First Impressions: MotorStorm RC
Posted by Mike Mason
When you think MotorStorm you think big cars, off-road mayhem and more collisions than an engine can rev at. Peep in the direction of Evolution Studios’ PS Vita/PlayStation Network title, however, and something far different than expected can be found. Sure, there’s the occasional bump, and driving definitely takes place off-road... but the vehicles are no bigger than a finger, shrunk down to Micro Machines proportions.
Inspired by the world of competitive remote control cars, MotorStorm RC takes the series in a new direction while retaining plenty of familiar elements. Races now take place between unmanned battery-operated vehicles, tearing through environments previously found in MotorStorm, MotorStorm: Pacific Rift, MotorStorm: Arctic Edge and MotorStorm: Apocalypse. Rather than making big impressions on the ground, the tiny wheels barely move dust as they charge around the over-sized tracks.
The camera has been adjusted to an overhead position to convey the smaller scale more readily. Control has also been altered to a more befitting style in line with this: the left analogue stick steers the miniature vehicles around, the right accelerates and reverses with up and down respectively. It feels really smooth and you'll glide around corners with ease, though admittedly it’s slightly strange to use the analogue stick for speed regulation after so long spent hitting face or shoulder buttons to do the job.
As the laps — each only lasting around 20 seconds — are completed, encouraging guide arrows shoot around the course. These represent gold, silver and bronze medals to be earned through quick driving, simultaneously showing off the best paths and giving players something — aside the other vehicles, of course — to race against. Beat an arrow’s time to win that medal and it will disappear for subsequent laps, survived only by its higher-ranking brothers. After the first lap a new white pointer will also appear, representing the player’s own path on the previous pass. This, again, gives something extra to race against while also aiding improvements so that costly mistakes can be avoided the next go round.
In a similar fashion to Need For Speed’s Autolog, MotorStorm RC will also download ghost data from other players, whether they’re online-only buddies, real-life folk who are picked up via Near or random people with similar skill levels plucked from the wealth of the Internet. These ghosts can be transplanted in to give the impression that multiplayer races are always on-going, even when the system is not connected to a network consistently. Evolution reasons that this will make MotorStorm RC more accessible for portable play as little data transfer is necessary, which consequently means that connectivity does not have to be maintained for long periods of time.

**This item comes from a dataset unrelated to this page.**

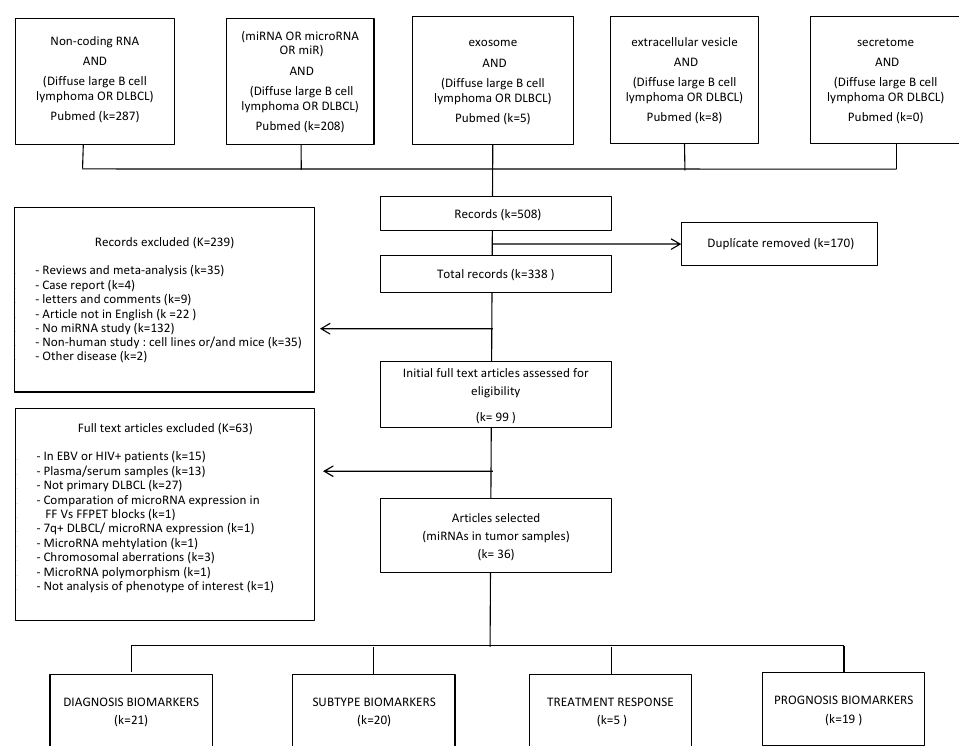
Figure 1. Flow-chart diagram of study selection. k = number of records.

Pay for MotorStorm RC on Vita and access is also granted to the exact same game as a download on PlayStation Network without any extra charge, then playable on PlayStation 3. Live cross-platform play between PlayStation 3 and Vita, as found in WipEout 2048, is not a feature employed here. Instead Evolution has opted to use an asynchronous link, wherein all data — ghosts, leaderboards, times — is shared between the two versions so that saved games can be continued either at home or out and about.
MotorStorm RC is a fun addition to the off-road racing series, a hark back to the days of Micro Machines and lighter racing experiences, that controls well and freshens up the franchise by taking it in a completely different direction. The cross-platform compatibility, while not featuring the full-fledged multiplayer that many would hope, is a cool prospect that will allow nippy times to be scored at home before heading out and showing off skills on the road. Having the game accessible on both Vita and PlayStation 3 for one single price point, the same saves shared between both, is certainly an enticing offer that should grease the wheels of purchasing intent.